Phased Consistency Models

Published: 25 Sept 2024, Last Modified: 16 Jan 2025NeurIPS 2024 posterEveryoneRevisionsBibTeXCC BY 4.0
Keywords: Consistency Models, Diffusion Models, Distillation
TL;DR: Consistency model analysis and training design for advanced performance on text-to-image generation and text-to-video generation
Abstract: Consistency Models (CMs) have made significant progress in accelerating the generation of diffusion models. However, their application to high-resolution, text-conditioned image generation in the latent space remains unsatisfactory. In this paper, we identify three key flaws in the current design of Latent Consistency Models~(LCMs). We investigate the reasons behind these limitations and propose Phased Consistency Models (PCMs), which generalize the design space and address the identified limitations. Our evaluations demonstrate that PCMs outperform LCMs across 1--16 step generation settings.

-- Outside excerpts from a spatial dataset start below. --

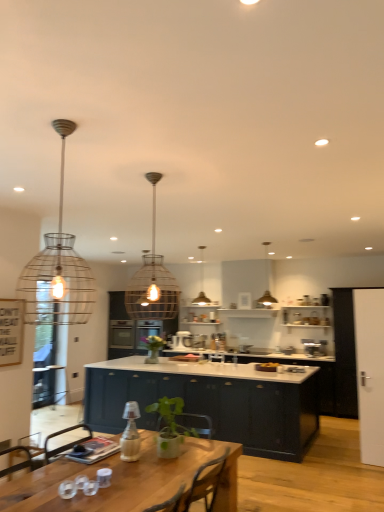
What do you see at coordinates (266, 281) in the screenshot? The width and height of the screenshot is (384, 512). I see `metallic wire pendant light at upper center, the first lamp in the right-to-left sequence` at bounding box center [266, 281].

You are a GUI agent. You are given a task and a screenshot of the screen. Output one action in this format:
    pyautogui.click(x=<x>, y=<y>)
    Task: Click on the satin silver mixer at center, which is counted as the first appliance, starting from the left
    
    Given the screenshot: What is the action you would take?
    pyautogui.click(x=182, y=339)

Based on the photo, in order to face wire mesh pendant light at center, the third lamp in the right-to-left sequence, should I rotate leftwards or rightwards?

Rotate left and turn 5.496 degrees.

How much space does wire mesh pendant light at center, the second lamp in the left-to-right sequence, occupy horizontally?

15.36 inches.

What is the approximate height of white glossy door at right?

The height of white glossy door at right is 1.99 meters.

The image size is (384, 512). What do you see at coordinates (58, 270) in the screenshot? I see `wire mesh pendant light at upper left, the fourth lamp from the back` at bounding box center [58, 270].

In order to face wooden table at lower left, should I rotate leftwards or rightwards?

To align with it, rotate left about 9.012°.

Image resolution: width=384 pixels, height=512 pixels. I want to click on metallic wire pendant light at upper center, which is counted as the second lamp, starting from the back, so click(266, 281).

While PCMs are specifically designed for multi-step refinement, they achieve comparable 1-step generation results to previously state-of-the-art specifically designed 1-step methods. Furthermore, we show the methodology of PCMs is versatile and applicable to video generation, enabling us to train the state-of-the-art few-step text-to-video generator. Our code is available at https://github.com/G-U-N/Phased-Consistency-Model.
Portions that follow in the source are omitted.